Matrix and Dyadic Notation
Matrices as a Special-Case Notation
For rank-2 tensors specifically, matrix notation offers a compact rectangular arrangement of components, together with the familiar operations of matrix multiplication, transposition, and inversion. This notation is a special case that applies cleanly only to two-index tensors and does not extend gracefully to tensors of rank three or higher, which is one of the main motivations for adopting general index or direct notation once tensors beyond rank two are involved.
Dyadic Notation
Dyadic notation writes a rank-2 tensor as a formal sum of outer products of vectors, such as T = Σ e_i ⊗ e_j T^ij, blending features of both index and direct notation: it retains explicit basis vectors while treating the outer product as a formal algebraic operation rather than a purely numerical one. This notation is common in physics and engineering contexts where rank-2 tensors, such as stress or inertia tensors, are described in terms of physical basis directions.

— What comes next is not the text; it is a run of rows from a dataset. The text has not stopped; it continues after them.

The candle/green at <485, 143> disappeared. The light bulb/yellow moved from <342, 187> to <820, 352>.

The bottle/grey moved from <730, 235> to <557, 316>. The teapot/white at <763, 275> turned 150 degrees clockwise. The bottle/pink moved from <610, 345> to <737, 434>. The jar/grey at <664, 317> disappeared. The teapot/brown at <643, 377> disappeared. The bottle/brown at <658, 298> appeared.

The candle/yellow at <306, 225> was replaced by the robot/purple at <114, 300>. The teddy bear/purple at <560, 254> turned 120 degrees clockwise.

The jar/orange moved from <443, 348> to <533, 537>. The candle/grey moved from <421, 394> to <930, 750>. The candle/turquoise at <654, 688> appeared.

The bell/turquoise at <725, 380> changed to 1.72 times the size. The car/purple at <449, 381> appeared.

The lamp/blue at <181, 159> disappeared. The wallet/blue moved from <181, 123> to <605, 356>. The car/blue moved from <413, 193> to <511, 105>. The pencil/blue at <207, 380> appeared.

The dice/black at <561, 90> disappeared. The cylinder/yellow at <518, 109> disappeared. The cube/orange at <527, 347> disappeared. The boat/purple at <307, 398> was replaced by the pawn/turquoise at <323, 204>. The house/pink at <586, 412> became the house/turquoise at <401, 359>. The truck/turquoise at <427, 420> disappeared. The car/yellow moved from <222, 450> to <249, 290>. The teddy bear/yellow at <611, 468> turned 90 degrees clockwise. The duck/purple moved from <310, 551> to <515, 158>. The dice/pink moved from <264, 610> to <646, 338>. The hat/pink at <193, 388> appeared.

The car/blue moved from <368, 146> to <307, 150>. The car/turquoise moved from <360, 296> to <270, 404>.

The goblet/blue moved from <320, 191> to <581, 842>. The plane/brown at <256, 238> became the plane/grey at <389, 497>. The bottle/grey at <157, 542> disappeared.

Graphical (Diagrammatic) Notation
Representing Tensors as Nodes
Graphical tensor notation, associated with Penrose diagrams, represents each tensor as a shape, often a box or circle, with a number of lines emerging from it equal to the tensor's rank: one line per index. Contraction between two tensors is drawn by connecting a line from one shape to a line from another, visually representing the summation over the shared index. Free indices are drawn as lines that remain unconnected, extending outward from the diagram.
Practical Value of Diagrams
Graphical notation is particularly effective for tracking complex networks of contractions among many tensors simultaneously, since the pattern of connecting lines makes the overall structure of a computation visually apparent in a way that a long string of indices often does not. It is less suited to expressing algebraic identities symbolically or to precise written derivations, where index or direct notation remains standard.
Translating Between Notational Styles
A Single Underlying Object
Regardless of which notation is used, index, direct, matrix, dyadic, or graphical, the object being described is the same tensor, and any correct manipulation performed in one notation corresponds to an equivalent, correct manipulation in every other notation. Learning to translate confidently between these styles is what allows a computation carried out efficiently in index notation to be checked structurally against a diagram, or stated compactly in direct notation for inclusion in a general theorem.
Choosing a Notation for the Task
In practice, the choice of notation is governed by the task at hand: index notation for explicit computation and verification, direct notation for stating general results, matrix or dyadic notation for low-rank tensors tied to a physical basis, and graphical notation for visualizing complex contraction patterns. Tensor algebra notation, taken as a whole, is this entire toolkit together with the judgment needed to select the right tool for a given purpose.